## TEXT EXCERPT
━━━━━━

For 2012, former Roush Fenway Racing driver David Ragan drove the car full-time. Ragan helped the team improve slightly, with a best finish of 4th at Talladega in October. He recorded two top-ten finishes throughout the season, both at Talladega.

Ragan got the team its first win at Talladega Superspeedway in the 2013 Aaron's 499 on a last-lap pass. Along with David Gilliland's help, the team was able to finish one-two. The win was also the first for a car using No. 34 since Wendell Scott in 1964. The No. 34 team improved more in 2013 earning sixteen top-25 finishes including the win, a sixth-place finish at the fall Talladega race, and a twelfth place finish at the night race at Bristol. However, three consecutive engine failures near the end of the season dropped Ragan to 28th in points.

━━━━━━

## Collected data

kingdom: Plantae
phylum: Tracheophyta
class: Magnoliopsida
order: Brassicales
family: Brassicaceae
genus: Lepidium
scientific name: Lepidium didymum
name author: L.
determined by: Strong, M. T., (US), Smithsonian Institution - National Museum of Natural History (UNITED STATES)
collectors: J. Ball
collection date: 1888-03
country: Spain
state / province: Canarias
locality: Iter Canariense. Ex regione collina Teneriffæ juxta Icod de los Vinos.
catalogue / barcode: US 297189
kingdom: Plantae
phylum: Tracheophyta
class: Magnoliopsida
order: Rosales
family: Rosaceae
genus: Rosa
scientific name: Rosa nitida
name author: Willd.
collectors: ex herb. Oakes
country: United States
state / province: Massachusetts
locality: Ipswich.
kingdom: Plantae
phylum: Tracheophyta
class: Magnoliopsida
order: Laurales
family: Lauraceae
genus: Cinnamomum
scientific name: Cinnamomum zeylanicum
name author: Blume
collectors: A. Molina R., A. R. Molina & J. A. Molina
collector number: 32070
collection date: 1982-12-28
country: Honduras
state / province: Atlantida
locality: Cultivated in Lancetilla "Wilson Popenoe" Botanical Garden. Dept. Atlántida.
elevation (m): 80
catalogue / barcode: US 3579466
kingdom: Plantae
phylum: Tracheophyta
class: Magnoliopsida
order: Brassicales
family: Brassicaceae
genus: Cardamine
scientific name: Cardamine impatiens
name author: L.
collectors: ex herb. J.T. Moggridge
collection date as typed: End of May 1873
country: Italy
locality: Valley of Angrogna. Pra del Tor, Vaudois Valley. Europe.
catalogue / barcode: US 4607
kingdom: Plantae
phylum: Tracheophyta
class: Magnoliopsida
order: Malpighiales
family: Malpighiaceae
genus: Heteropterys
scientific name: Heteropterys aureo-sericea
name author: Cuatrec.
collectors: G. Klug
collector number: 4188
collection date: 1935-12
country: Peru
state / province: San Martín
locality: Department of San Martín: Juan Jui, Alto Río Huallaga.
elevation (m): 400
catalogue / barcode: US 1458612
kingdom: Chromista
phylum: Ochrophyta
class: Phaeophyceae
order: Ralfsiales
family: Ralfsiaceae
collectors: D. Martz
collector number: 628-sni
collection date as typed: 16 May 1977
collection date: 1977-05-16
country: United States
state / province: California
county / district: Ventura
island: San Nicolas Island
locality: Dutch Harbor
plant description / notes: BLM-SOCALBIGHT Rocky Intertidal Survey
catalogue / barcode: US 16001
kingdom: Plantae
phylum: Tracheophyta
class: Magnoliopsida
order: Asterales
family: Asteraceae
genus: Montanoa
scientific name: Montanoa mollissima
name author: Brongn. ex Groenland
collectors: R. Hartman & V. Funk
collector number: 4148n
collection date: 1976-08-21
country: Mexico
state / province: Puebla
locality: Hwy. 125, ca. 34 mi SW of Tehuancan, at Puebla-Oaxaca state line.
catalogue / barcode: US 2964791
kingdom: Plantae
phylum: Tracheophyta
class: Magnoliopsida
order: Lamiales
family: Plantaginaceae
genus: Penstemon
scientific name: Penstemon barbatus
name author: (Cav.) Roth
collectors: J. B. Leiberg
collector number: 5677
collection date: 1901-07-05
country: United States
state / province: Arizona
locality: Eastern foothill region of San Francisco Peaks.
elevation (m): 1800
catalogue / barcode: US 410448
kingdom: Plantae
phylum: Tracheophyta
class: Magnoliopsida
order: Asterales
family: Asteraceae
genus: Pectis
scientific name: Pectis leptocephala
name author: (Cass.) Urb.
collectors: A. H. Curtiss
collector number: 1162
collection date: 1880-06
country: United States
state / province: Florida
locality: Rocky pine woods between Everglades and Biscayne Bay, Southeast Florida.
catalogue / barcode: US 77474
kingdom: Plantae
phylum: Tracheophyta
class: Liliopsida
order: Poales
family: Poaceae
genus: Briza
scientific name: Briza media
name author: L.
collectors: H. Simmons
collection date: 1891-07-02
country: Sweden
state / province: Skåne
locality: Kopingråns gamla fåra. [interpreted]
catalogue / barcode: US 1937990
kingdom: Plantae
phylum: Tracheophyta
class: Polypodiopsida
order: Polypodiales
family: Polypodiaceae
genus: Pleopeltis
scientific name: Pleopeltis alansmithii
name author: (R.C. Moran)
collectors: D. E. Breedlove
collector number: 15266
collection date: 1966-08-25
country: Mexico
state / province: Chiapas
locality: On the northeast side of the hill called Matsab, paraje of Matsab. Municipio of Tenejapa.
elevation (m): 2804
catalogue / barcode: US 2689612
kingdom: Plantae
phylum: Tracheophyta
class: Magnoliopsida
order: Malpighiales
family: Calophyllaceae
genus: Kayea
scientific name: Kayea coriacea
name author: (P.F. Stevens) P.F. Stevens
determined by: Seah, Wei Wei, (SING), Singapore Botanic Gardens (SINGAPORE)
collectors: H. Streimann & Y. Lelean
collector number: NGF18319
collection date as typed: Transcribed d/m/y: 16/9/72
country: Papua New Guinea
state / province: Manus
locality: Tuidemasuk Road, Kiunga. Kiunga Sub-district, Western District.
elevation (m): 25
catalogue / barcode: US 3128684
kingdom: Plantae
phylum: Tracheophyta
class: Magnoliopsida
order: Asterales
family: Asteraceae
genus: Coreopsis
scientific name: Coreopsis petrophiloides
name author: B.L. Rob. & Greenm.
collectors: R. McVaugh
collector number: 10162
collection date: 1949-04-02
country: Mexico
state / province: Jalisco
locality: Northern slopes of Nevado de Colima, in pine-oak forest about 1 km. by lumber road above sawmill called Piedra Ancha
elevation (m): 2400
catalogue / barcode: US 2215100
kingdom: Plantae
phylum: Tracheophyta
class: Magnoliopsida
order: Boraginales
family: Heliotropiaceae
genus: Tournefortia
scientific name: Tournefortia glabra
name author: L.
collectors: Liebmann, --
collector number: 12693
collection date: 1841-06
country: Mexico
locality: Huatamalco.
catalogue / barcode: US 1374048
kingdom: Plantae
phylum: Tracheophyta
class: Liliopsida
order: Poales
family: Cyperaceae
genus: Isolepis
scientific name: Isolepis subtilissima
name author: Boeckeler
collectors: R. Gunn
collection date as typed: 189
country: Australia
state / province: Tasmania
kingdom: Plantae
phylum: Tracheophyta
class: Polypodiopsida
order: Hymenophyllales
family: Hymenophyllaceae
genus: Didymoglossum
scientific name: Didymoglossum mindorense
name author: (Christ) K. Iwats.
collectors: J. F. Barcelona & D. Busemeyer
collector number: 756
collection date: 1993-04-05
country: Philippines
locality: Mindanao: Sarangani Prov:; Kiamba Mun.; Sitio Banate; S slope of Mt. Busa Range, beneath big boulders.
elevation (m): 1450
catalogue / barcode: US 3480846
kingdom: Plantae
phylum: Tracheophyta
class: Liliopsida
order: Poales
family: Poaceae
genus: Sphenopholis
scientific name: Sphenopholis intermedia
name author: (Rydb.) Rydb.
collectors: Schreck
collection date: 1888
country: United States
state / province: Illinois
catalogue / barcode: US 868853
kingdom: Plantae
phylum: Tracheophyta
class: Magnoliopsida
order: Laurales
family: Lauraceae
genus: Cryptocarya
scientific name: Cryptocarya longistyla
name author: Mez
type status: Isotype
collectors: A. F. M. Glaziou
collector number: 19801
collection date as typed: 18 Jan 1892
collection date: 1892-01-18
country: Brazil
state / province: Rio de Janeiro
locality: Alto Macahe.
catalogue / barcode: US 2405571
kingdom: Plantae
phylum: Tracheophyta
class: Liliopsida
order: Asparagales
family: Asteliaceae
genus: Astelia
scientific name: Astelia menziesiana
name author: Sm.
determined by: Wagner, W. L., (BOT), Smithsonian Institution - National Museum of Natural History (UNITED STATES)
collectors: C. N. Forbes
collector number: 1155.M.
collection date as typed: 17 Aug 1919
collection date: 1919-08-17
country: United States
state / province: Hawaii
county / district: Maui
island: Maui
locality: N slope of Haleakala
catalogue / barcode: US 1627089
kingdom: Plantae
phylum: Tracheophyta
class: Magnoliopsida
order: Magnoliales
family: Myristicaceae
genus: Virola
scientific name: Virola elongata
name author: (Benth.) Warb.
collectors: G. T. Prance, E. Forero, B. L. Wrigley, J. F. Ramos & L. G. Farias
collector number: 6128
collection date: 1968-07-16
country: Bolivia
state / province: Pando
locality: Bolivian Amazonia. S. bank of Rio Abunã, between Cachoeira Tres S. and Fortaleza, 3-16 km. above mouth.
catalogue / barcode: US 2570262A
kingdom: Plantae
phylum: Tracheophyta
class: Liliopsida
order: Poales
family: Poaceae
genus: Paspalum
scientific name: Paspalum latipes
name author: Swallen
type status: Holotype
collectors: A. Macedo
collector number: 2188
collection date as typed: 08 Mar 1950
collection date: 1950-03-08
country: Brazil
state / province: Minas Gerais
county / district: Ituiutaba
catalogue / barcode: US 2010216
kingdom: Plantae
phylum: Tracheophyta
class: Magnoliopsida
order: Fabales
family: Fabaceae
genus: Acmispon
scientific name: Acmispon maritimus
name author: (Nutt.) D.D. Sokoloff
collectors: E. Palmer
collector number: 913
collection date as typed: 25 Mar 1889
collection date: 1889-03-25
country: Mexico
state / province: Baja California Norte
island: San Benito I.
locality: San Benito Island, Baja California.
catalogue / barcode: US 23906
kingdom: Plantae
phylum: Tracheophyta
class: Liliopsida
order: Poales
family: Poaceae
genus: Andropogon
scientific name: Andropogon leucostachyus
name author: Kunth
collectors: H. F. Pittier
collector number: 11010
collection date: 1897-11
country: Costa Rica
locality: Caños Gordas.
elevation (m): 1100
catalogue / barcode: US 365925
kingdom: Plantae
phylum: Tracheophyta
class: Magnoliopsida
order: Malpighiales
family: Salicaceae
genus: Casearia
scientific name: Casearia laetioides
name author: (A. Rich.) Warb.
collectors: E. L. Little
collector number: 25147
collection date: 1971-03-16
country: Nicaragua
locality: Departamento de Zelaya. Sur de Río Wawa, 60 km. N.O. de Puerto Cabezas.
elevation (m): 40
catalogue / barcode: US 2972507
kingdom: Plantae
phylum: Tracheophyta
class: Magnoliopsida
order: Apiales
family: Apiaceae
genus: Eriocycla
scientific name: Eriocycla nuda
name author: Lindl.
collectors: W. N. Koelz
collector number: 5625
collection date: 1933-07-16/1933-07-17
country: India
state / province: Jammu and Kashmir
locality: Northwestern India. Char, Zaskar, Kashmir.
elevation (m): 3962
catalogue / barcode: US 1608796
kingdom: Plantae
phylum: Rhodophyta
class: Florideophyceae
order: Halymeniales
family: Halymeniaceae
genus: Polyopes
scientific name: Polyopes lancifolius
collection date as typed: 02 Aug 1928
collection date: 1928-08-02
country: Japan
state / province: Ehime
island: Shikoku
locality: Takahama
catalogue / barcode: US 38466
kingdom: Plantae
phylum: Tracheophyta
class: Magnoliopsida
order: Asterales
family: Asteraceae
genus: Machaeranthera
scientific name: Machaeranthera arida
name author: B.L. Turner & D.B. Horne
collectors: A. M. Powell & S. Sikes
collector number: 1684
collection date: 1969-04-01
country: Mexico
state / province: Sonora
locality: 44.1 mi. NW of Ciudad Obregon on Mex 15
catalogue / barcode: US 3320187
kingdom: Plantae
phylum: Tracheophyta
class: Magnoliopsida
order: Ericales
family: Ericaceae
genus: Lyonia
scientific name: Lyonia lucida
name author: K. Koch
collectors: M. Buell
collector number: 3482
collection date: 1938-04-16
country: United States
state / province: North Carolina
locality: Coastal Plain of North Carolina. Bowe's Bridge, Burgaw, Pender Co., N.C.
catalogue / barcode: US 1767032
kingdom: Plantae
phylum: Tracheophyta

━━━━━━

## WHAT YOU NEED TO DO
A – For each statement, decide whether the racing text supports it, answering yes or no and quoting the deciding words: (i) Ragan's best 2012 finish was 4th at Talladega; (ii) Ragan recorded three top-ten finishes in 2012; (iii) Ragan ended the 2013 season 28th in points.
B – Copy the racing text word for word from "For 2012, former" to "28th in points.".
None of the collected data is needed.

## SOLUTIONS BELOW
A –
(i) Yes: "with a best finish of 4th at Talladega in October"
(ii) No: "He recorded two top-ten finishes throughout the season"
(iii) Yes: "dropped Ragan to 28th in points"

B –
For 2012, former Roush Fenway Racing driver David Ragan drove the car full-time. Ragan helped the team improve slightly, with a best finish of 4th at Talladega in October. He recorded two top-ten finishes throughout the season, both at Talladega.

Ragan got the team its first win at Talladega Superspeedway in the 2013 Aaron's 499 on a last-lap pass. Along with David Gilliland's help, the team was able to finish one-two. The win was also the first for a car using No. 34 since Wendell Scott in 1964. The No. 34 team improved more in 2013 earning sixteen top-25 finishes including the win, a sixth-place finish at the fall Talladega race, and a twelfth place finish at the night race at Bristol. However, three consecutive engine failures near the end of the season dropped Ragan to 28th in points.